Ein #postfaktisches Jahr geht zu Ende – ein trauriges für den Journalismus auf der ganzen Welt. Noch so eins brauchen wir nicht. Während Worte wie „Lügenpresse“ und „FakeNews“ die deutsche Medienlandschaft bestimmten, zahlreiche Journalisten in der Türkei verhaftet wurden und das polnische Parlament die Pressefreiheit massiv einschränkte, erhielt Bob Dylan den Literaturnobelpreis. Macht diese Wahl 2016 auch zu einem traurigen Jahr für die Literatur? Das kommt wohl auf die Perspektive an. Während einige Autoren – teilweise unter finanziell eingeschränktesten Mitteln – literarische Meisterwerke produzieren und ihr Leben lang nur davon träumen können, einer solchen Ehre Teil zu werden, scheint Großmeister Dylan dafür gerade einmal ein Schulterzucken übrig zu haben. Ein Schlag ins Gesicht für jeden, der den Preis mindestens ebenso verdient und in jedem Fall mehr gewürdigt hätte. Vielleicht wird man als waschechter Weltstar im Laufe seiner Karriere und nach zahlreichen Auszeichnungen – da wären neben diversen Grammy-Awards auch ein Oscar und der Pulitzerpreis – derartigen Verleihungen einfach überdrüssig. Oder Dylan selbst weiß, dass es durchaus bessere Kandidaten gegeben hätte.

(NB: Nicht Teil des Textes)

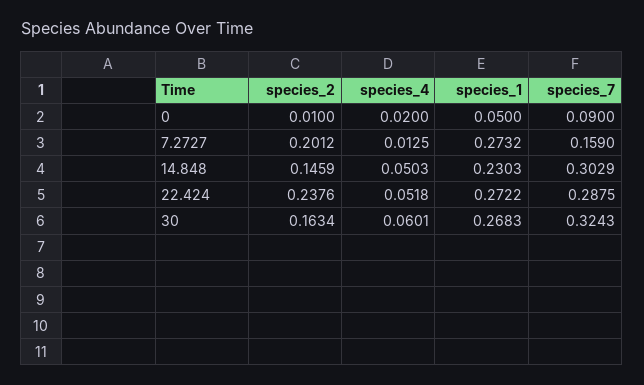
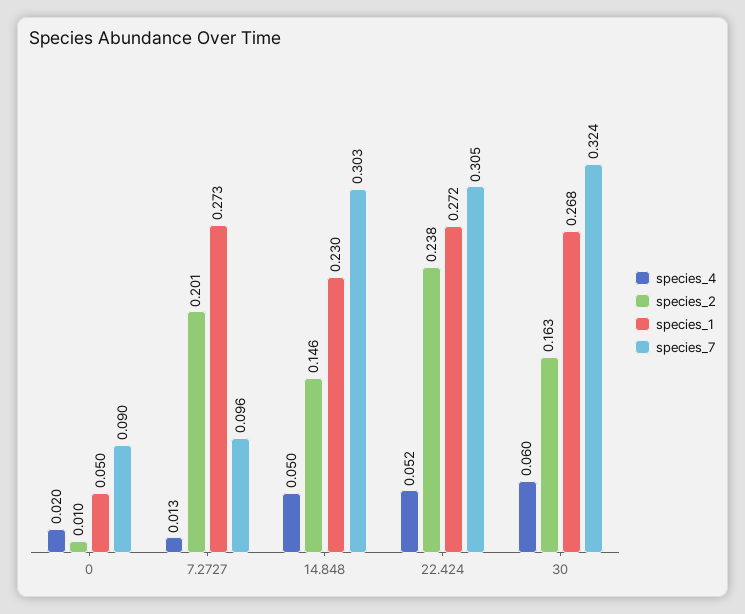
  {
    "species_2": {
      "0": 0.01,
      "7.2727": 0.2012,
      "14.848": 0.1459,
      "22.424": 0.2376,
      "30": 0.1634
    },
    "species_4": {
      "0": 0.02,
      "7.2727": 0.0125,
      "14.848": 0.0503,
      "22.424": 0.0518,
      "30": 0.0601
    },
    "species_1": {
      "0": 0.05,
      "7.2727": 0.2732,
      "14.848": 0.2303,
      "22.424": 0.2722,
      "30": 0.2683
    },
    "species_7": {
      "0": 0.09,
-     "7.2727": 0.159,
+     "7.2727": 0.096,
      "14.848": 0.3029,
-     "22.424": 0.2875,
+     "22.424": 0.305,
      "30": 0.3243
    }
  }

Auf der anderen Seite lässt sich jedoch nicht bestreiten, dass Dylans poetisches Werk einen Meilenstein in der Kulturgeschichte Amerikas darstellt. Und vielleicht ist die Hinwendung eines literarischen Preises zur Popkultur ein ebenso großer Meilenstein für die Literaturbranche, die sich Jahrzehnte lang wie eine eingefleischte, überhebliche Brut selbst huldigte. Nun begegnen sie einem, dem – ebenso überheblich – ihre höchste Auszeichnung völlig egal ist.
Doch während der Rest der Welt am Rad zu drehen schien und über all die unfassbaren, schockierenden und traurigen Momente dieses Jahres berichtet und diskutiert wurde, versuchen wir uns bei Digitur heute an unserem ganz persönlichen Jahresrückblick. Denn so gerne wir 2016 gehen sehen, gab es doch auch schöne Momente, in denen unsere Redakteurinnen tolle Veranstaltungen besuchen, großartige AutorInnen interviewen und über interessante Themen berichten durften. Zu unseren Highlights gehören da sicher die Leipziger und Frankfurter Buchmesse, aber auch die LitBlog-Convention in Köln oder der future!publish-Kongress und die Electric Book Fair in Berlin.
Neben Interviews mit Tilman Rammstedt über sein Projekt Morgen mehr und Justine Solomons von Byte the Book führten wir unter anderem Gespräche mit Dennis Levin, dem Gründer von Thadeus Roth, und Marion Schwehr über die Poetik von Metadaten.
Im Juli berichtete Digitur in zwei Artikeln über das ambitionierte E-Book-Projekt Willkommen! Blogger schreiben für Flüchtlinge und bereits im Juni machten wir auf die Unstimmigkeiten zwischen der VG Wort und den Universitäten über die Bereitstellung elektronischer Semesterapparate aufmerksam, die auch unser Gastautor Thomas Ernst im November noch einmal beleuchtete. Gerade mit der – zumindest vorübergehenden – Lösung dieses Problems und dem Launch unserer Facebook-Seite blicken wir auf ein erfolgreiches Digitur-Jahr zurück und freuen uns, unsere LeserInnen im nächsten Jahr wieder begrüßen zu dürfen.
In diesem Sinne: Hasta la Vista 2016 und hoch die Tassen auf ein besseres Jahr 2017!